Pedro se ha ido, y su transición marca el fin
de una época. Pedro era uno de los últimos auténticos campesinos andaluces.
Fuimos vecinos durante más de 15 años cuando vivíamos en el campo, y este
hombre que no había recibido educación formal alguna me enseñó tantas cosas que
me siento honrada de haberlo conocido. Me enseñó cómo las fases de la luna
influencian la siembra, las cosechas y los animales, cómo leer el cielo para
saber qué tiempo haría, dónde, cómo y cuándo se debía plantar y sembrar...
El ritmo de su vida era el ritmo del mundo
natural: la época de la labranza, la época de la siembra y de la cosecha.
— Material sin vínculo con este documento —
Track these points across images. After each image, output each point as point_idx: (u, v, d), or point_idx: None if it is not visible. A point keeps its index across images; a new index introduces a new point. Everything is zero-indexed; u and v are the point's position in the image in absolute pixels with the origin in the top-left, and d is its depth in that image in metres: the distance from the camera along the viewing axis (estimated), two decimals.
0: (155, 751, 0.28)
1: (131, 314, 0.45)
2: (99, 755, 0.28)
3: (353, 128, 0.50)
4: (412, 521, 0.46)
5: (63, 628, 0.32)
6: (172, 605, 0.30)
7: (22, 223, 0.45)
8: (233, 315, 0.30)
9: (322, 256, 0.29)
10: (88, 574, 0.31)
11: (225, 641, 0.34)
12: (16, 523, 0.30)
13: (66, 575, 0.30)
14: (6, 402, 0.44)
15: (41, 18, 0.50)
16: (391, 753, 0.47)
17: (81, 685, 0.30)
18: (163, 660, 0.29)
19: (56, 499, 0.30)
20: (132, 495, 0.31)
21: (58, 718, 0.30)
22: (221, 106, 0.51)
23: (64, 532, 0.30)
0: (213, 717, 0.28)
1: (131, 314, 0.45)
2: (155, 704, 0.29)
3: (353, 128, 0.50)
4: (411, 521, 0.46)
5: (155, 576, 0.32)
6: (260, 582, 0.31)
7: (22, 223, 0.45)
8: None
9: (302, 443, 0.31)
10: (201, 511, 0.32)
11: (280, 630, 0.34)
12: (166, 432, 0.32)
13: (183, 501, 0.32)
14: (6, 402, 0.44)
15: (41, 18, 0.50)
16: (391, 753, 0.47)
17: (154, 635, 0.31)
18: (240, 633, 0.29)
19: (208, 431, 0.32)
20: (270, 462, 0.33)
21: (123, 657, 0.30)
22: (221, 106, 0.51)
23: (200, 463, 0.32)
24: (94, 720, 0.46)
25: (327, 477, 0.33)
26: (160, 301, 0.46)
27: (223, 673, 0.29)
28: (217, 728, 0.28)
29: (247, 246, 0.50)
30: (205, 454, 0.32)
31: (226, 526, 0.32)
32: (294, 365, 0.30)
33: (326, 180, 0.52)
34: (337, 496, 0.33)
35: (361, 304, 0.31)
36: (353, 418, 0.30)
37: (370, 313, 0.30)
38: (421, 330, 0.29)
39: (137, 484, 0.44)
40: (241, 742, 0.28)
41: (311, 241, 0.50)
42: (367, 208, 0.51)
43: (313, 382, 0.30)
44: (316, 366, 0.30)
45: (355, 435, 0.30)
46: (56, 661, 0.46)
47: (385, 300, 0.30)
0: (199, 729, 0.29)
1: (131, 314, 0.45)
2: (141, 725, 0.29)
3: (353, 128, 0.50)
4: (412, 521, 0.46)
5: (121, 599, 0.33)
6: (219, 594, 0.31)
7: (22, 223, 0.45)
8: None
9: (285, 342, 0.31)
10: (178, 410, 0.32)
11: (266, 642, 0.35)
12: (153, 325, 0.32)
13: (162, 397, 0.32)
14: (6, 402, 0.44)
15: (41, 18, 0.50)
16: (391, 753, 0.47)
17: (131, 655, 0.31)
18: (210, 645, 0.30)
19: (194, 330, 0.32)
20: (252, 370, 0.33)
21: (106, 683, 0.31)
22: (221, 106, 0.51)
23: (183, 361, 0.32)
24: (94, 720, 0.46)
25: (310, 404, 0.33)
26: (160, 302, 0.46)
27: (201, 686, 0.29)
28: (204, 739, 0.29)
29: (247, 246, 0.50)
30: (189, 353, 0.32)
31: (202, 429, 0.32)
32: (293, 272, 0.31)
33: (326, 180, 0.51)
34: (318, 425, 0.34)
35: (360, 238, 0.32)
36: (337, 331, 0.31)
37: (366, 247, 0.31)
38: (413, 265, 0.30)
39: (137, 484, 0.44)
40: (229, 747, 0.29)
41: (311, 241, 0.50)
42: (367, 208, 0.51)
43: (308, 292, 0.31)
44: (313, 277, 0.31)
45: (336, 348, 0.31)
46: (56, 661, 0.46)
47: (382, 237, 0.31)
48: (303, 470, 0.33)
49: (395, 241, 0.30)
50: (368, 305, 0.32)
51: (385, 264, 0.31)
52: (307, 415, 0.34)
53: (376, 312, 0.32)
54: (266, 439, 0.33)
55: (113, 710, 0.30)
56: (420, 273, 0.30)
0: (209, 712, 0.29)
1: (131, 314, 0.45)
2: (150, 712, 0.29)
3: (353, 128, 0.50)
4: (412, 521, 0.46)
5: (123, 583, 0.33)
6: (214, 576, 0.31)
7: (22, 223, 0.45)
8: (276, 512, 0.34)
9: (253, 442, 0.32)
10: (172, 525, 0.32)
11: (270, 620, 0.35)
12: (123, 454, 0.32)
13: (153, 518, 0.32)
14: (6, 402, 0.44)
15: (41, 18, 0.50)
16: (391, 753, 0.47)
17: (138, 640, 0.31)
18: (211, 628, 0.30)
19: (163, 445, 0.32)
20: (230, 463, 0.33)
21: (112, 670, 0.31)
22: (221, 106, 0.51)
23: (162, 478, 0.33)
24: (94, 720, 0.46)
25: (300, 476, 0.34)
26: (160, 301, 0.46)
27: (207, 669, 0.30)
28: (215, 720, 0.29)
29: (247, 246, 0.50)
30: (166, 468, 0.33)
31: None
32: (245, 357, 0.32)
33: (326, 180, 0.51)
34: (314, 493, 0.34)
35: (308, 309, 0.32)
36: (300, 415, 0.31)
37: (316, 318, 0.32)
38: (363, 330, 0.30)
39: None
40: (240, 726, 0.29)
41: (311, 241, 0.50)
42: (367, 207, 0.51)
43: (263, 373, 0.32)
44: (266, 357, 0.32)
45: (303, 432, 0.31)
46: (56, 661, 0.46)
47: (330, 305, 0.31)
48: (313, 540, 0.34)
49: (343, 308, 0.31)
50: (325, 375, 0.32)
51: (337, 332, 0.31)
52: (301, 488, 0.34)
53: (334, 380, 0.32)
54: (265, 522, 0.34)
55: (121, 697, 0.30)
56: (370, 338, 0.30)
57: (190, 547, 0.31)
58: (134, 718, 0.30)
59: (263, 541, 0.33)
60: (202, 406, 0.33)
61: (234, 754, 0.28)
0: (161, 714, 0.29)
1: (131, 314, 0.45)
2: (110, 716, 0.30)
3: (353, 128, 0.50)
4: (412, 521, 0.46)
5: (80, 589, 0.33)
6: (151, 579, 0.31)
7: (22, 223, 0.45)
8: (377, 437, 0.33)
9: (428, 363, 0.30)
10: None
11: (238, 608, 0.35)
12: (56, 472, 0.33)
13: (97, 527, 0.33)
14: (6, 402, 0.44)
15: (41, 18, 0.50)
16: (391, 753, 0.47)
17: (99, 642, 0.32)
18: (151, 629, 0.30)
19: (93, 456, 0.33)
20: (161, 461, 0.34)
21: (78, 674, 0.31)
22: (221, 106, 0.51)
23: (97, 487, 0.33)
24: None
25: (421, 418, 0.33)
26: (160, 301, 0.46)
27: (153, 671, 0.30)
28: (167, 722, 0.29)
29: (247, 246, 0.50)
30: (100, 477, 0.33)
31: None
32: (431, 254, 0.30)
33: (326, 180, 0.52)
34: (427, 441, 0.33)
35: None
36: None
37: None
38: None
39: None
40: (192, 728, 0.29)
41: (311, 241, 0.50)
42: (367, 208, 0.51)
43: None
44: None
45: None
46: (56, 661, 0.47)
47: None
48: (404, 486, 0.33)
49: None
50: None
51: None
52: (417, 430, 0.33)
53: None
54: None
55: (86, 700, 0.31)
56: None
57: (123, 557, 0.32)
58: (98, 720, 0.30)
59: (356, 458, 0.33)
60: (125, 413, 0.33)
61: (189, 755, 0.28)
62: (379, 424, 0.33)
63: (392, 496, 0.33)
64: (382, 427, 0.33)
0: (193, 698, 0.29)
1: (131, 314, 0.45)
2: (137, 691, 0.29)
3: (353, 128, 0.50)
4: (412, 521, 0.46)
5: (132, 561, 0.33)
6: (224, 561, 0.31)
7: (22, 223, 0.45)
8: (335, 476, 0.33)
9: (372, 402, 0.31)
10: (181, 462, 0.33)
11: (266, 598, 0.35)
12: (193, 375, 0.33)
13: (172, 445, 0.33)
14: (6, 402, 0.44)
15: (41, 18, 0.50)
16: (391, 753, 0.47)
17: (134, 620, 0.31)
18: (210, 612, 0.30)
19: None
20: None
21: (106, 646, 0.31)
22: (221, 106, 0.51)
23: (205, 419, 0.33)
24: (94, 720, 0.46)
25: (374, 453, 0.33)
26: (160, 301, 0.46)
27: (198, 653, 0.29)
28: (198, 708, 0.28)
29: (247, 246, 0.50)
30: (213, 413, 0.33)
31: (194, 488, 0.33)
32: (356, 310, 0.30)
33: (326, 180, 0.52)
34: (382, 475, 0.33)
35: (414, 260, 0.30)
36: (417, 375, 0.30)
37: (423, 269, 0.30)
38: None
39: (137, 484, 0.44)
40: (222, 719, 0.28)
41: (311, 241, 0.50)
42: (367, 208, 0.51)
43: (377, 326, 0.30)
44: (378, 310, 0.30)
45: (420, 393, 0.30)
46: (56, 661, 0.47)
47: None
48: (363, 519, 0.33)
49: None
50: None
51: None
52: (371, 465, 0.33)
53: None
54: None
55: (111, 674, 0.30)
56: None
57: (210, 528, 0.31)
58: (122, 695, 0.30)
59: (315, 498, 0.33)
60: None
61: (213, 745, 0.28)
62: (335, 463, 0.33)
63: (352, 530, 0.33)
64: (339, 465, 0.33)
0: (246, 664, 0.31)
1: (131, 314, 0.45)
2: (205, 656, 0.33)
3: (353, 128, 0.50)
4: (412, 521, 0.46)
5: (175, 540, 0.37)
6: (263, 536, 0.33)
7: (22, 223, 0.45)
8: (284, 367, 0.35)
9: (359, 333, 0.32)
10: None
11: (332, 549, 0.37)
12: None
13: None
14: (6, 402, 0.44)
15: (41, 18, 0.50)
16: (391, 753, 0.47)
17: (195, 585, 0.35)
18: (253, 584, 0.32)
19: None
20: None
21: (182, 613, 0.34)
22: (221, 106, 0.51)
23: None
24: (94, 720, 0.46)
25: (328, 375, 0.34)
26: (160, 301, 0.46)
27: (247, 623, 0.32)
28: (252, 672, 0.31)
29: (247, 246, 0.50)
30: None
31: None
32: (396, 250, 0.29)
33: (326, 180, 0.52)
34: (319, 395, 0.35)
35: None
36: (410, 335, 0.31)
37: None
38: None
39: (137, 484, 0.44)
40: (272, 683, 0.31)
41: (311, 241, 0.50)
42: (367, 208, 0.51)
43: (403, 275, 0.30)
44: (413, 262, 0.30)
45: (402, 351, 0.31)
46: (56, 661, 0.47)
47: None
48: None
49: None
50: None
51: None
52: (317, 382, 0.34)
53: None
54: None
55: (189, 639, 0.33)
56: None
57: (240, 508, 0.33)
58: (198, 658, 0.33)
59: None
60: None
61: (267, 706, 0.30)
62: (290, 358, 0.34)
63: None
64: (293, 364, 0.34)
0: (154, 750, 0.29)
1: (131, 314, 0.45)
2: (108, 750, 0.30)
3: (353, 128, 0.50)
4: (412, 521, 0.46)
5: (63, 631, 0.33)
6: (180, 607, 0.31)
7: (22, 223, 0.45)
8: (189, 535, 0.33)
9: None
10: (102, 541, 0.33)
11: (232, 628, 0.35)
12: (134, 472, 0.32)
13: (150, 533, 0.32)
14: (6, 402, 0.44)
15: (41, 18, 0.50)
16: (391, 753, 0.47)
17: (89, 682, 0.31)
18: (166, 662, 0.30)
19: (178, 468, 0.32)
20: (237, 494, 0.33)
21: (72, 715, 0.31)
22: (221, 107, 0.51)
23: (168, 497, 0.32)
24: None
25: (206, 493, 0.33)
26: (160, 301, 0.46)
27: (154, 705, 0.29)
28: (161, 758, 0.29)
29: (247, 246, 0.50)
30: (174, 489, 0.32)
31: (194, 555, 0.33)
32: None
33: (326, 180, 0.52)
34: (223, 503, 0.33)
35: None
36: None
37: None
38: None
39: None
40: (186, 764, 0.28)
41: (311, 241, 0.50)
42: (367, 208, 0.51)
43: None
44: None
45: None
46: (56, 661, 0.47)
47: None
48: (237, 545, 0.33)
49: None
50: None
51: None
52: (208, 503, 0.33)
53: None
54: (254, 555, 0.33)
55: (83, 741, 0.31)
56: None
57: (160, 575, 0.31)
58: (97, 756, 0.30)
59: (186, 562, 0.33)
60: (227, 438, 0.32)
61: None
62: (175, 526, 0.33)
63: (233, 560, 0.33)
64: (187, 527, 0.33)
Araba
la tierra, la suya y la nuestra, con un arado romano de madera tirada por dos
burras. Con cada cosecha nos traía tomates, pimientos y patatas. Cada viernes,
cuando amasaba su esposa Ana, traía pan hecho con harina del trigo que él mismo
había cultivado y llevado al molino con la ayuda de las burras. El pan se
horneaba en un horno de leña al lado de la choza. En verano me traía chumbos
refrescantes ya pelados para que no me hiciesen daño las espinas. Cuando había
poco trabajo en el campo recogía esparto y hacía cabestros para las burras y
cintas que pon ía alrededor de los quesos recién hechos.
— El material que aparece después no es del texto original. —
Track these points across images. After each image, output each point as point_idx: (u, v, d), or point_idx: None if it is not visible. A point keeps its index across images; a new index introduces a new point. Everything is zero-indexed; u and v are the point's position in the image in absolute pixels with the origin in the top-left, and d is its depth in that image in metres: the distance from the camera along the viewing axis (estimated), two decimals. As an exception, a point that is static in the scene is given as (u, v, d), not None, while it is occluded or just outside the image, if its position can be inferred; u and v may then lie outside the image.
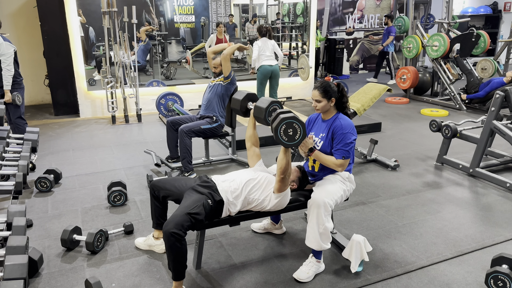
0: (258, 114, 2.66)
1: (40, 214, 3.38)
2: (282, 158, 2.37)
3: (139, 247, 2.87)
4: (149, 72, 7.03)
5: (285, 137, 2.26)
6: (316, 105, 2.63)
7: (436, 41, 7.20)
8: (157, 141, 5.32)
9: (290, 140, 2.28)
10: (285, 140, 2.26)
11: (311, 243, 2.50)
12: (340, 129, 2.56)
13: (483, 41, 7.46)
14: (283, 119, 2.23)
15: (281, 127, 2.23)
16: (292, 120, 2.24)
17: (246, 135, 2.85)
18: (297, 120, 2.25)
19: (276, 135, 2.24)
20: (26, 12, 7.00)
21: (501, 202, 3.59)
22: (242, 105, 2.83)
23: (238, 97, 2.84)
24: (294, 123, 2.25)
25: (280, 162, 2.38)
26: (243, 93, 2.87)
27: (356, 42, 10.79)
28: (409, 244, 2.93)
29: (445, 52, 7.10)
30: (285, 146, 2.32)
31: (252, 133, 2.83)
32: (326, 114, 2.68)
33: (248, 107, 2.85)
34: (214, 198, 2.44)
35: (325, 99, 2.59)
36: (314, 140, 2.69)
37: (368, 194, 3.76)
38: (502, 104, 3.94)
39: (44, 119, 6.55)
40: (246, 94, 2.85)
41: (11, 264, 2.14)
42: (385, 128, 5.89)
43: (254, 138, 2.83)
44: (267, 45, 5.85)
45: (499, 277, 2.35)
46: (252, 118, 2.82)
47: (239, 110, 2.85)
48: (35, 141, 3.75)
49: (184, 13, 6.94)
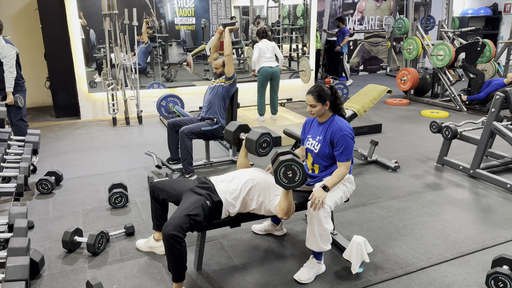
0: (249, 146, 2.72)
1: (41, 216, 3.39)
2: (284, 200, 2.36)
3: (140, 248, 2.87)
4: (149, 74, 7.04)
5: (285, 179, 2.24)
6: (311, 110, 2.63)
7: (441, 50, 7.17)
8: (158, 143, 5.33)
9: (290, 182, 2.25)
10: (285, 182, 2.25)
11: (311, 245, 2.50)
12: (340, 131, 2.56)
13: (488, 50, 7.44)
14: (282, 162, 2.21)
15: (280, 169, 2.22)
16: (291, 162, 2.22)
17: (237, 163, 2.91)
18: (296, 162, 2.23)
19: (276, 178, 2.24)
20: (27, 15, 7.02)
21: (501, 203, 3.59)
22: (234, 136, 2.90)
23: (230, 128, 2.91)
24: (293, 165, 2.23)
25: (281, 203, 2.37)
26: (235, 124, 2.92)
27: (356, 43, 10.80)
28: (410, 245, 2.93)
29: (450, 61, 7.07)
30: (286, 189, 2.30)
31: (244, 161, 2.88)
32: (322, 117, 2.68)
33: (240, 138, 2.89)
34: (212, 199, 2.44)
35: (320, 103, 2.60)
36: (312, 143, 2.69)
37: (368, 195, 3.76)
38: (502, 105, 3.95)
39: (45, 121, 6.56)
40: (238, 126, 2.91)
41: (13, 266, 2.14)
42: (386, 129, 5.90)
43: (245, 165, 2.87)
44: (267, 46, 5.85)
45: (499, 278, 2.35)
46: (244, 149, 2.86)
47: (232, 141, 2.90)
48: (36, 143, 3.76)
49: (184, 15, 6.95)
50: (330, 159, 2.64)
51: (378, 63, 11.30)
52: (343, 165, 2.56)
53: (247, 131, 2.87)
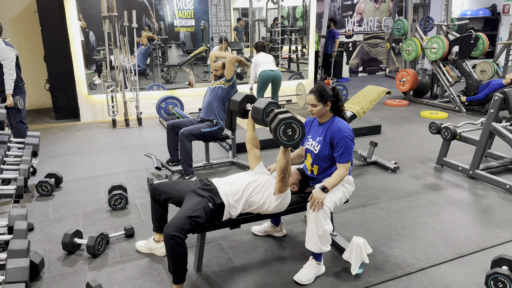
0: (256, 115, 2.68)
1: (41, 218, 3.39)
2: (282, 158, 2.37)
3: (140, 250, 2.87)
4: (149, 76, 7.05)
5: (285, 137, 2.26)
6: (312, 109, 2.64)
7: (435, 43, 7.22)
8: (157, 145, 5.33)
9: (289, 140, 2.28)
10: (285, 140, 2.26)
11: (311, 246, 2.50)
12: (340, 132, 2.57)
13: (481, 43, 7.48)
14: (281, 120, 2.23)
15: (280, 127, 2.23)
16: (291, 120, 2.24)
17: (246, 137, 2.86)
18: (296, 120, 2.25)
19: (275, 136, 2.25)
20: (26, 17, 7.03)
21: (501, 203, 3.60)
22: (240, 106, 2.84)
23: (236, 98, 2.87)
24: (293, 123, 2.25)
25: (279, 161, 2.38)
26: (241, 94, 2.89)
27: (355, 45, 10.82)
28: (409, 246, 2.93)
29: (444, 54, 7.12)
30: (285, 146, 2.32)
31: (252, 135, 2.83)
32: (323, 117, 2.69)
33: (246, 109, 2.86)
34: (214, 201, 2.44)
35: (321, 103, 2.60)
36: (312, 144, 2.70)
37: (368, 196, 3.77)
38: (501, 106, 3.95)
39: (45, 123, 6.57)
40: (245, 96, 2.87)
41: (13, 268, 2.14)
42: (385, 130, 5.90)
43: (254, 140, 2.83)
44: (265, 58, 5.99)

Sus animales lo querían y lo seguían
constantemente. Cuando pasaba de largo porque no las necesitaba para trabajar,
las burras lo llamaban, y al atardecer lo seguían a casa. Sus perros eran compañeros
constantes. No tenían una vida fácil estos animales, pero él tampoco. Ellos
vivían como él; una vida sencilla y espartana reducida a lo esencial y cuando
Paloma, una perrita blanca quería algún mimo venía a casa. Sin electricidad ni
agua corriente, el agua la traía del pozo y ahí es donde Ana lavaba y tendía la
ropa sobre los arbustos a secar.
Sin embargo, la lección más importante que
aprendí a través de Pedro no me la enseñó él directamente sino que fue como
consecuencia de decisiones tomadas por otros. Siguiendo la costumbre local, se sortearon
las tierras para saber lo que iba a tocar a cada uno. Pedro perdió la casita donde había nacido y
las tierras que habían sido su vida, porque tocaron en suerte a la viuda de un
hermano que vivía lejos y no había estado ahí en muchas décadas. A Pedro le
tocó una casita en el pueblo y unas parcelas dispersas.
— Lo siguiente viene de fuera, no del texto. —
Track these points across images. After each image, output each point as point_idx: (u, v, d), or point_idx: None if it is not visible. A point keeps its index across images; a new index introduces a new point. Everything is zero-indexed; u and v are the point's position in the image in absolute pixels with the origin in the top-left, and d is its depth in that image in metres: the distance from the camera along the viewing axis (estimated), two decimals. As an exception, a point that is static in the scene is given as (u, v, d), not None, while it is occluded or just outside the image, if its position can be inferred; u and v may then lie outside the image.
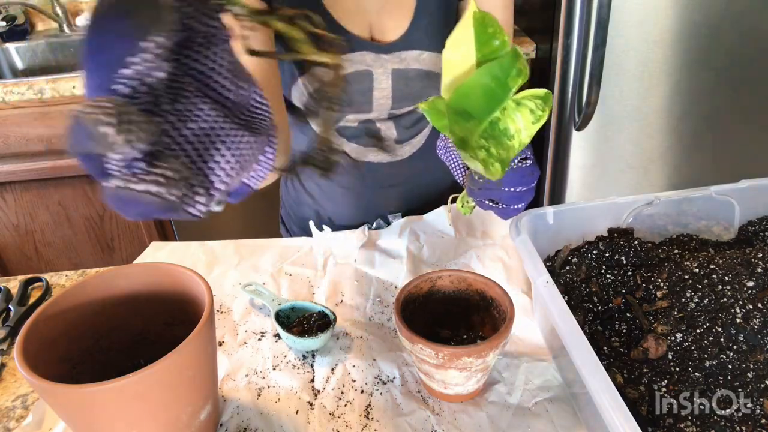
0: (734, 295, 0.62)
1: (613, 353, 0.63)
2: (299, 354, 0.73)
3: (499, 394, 0.65)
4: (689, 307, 0.63)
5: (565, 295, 0.69)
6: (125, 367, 0.61)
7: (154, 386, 0.50)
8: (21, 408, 0.67)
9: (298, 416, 0.64)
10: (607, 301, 0.67)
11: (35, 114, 1.63)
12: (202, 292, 0.57)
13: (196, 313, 0.56)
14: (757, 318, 0.60)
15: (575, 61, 1.48)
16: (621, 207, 0.77)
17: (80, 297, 0.59)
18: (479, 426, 0.62)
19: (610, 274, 0.70)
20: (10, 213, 1.82)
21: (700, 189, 0.77)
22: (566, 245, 0.76)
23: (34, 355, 0.52)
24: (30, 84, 1.58)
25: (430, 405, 0.65)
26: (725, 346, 0.59)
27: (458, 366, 0.59)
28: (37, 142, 1.67)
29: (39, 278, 0.88)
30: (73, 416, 0.51)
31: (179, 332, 0.55)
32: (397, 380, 0.68)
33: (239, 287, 0.84)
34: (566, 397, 0.65)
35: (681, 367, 0.59)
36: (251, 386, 0.69)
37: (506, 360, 0.69)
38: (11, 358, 0.74)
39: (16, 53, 1.99)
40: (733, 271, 0.65)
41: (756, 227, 0.78)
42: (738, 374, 0.57)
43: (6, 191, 1.78)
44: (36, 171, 1.72)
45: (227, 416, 0.65)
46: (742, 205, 0.78)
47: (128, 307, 0.62)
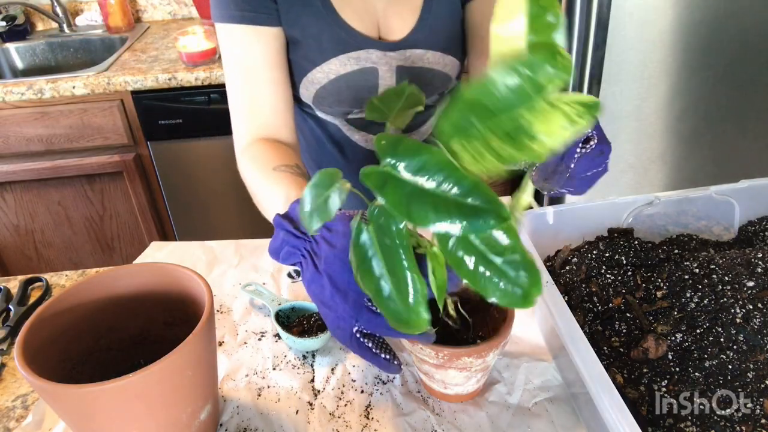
0: (734, 295, 0.62)
1: (613, 353, 0.63)
2: (299, 354, 0.73)
3: (499, 394, 0.65)
4: (689, 307, 0.63)
5: (565, 295, 0.69)
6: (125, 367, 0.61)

Entonces los hijos de Pedro, con la mejor
intención del mundo, decidieron que ya había llegado la hora de que se jubilase
su padre y se estableciese en el pueblo. Pero ¿cómo iba a resignarse al tedio
de la vida en el pueblo un hombre que había vivido la vida entera en el campo
donde siempre había algo que hacer?
Cuando lo fuimos a visitar en Navidades de ese
año y pregunté por las burras, me dijo que se habían vendido. Se puso a llorar.
Una de las burras había sido su compañera de vida durante 40 años. La luz se
apagó en sus ojos y en realidad es entonces cuando murió Pedro. Cayó en una
depresión y pasó siete años en la cama sin reconocer a nadie, aunque creo que
reconocía las voces porque, cuando iba a visitarlo y le hablaba, levantaba una
mano y giraba la cabeza hacia mí, aunque los ojos muertos y sin expresión no
veían nada.
La lección mas grande de todas fue el valor de
los animales en la vida de las personas que viven en comunión con ellos. Pedro se ha ido, pero en realidad se fue hace
mucho tiempo cuando le fueron arrebatadas sus burras.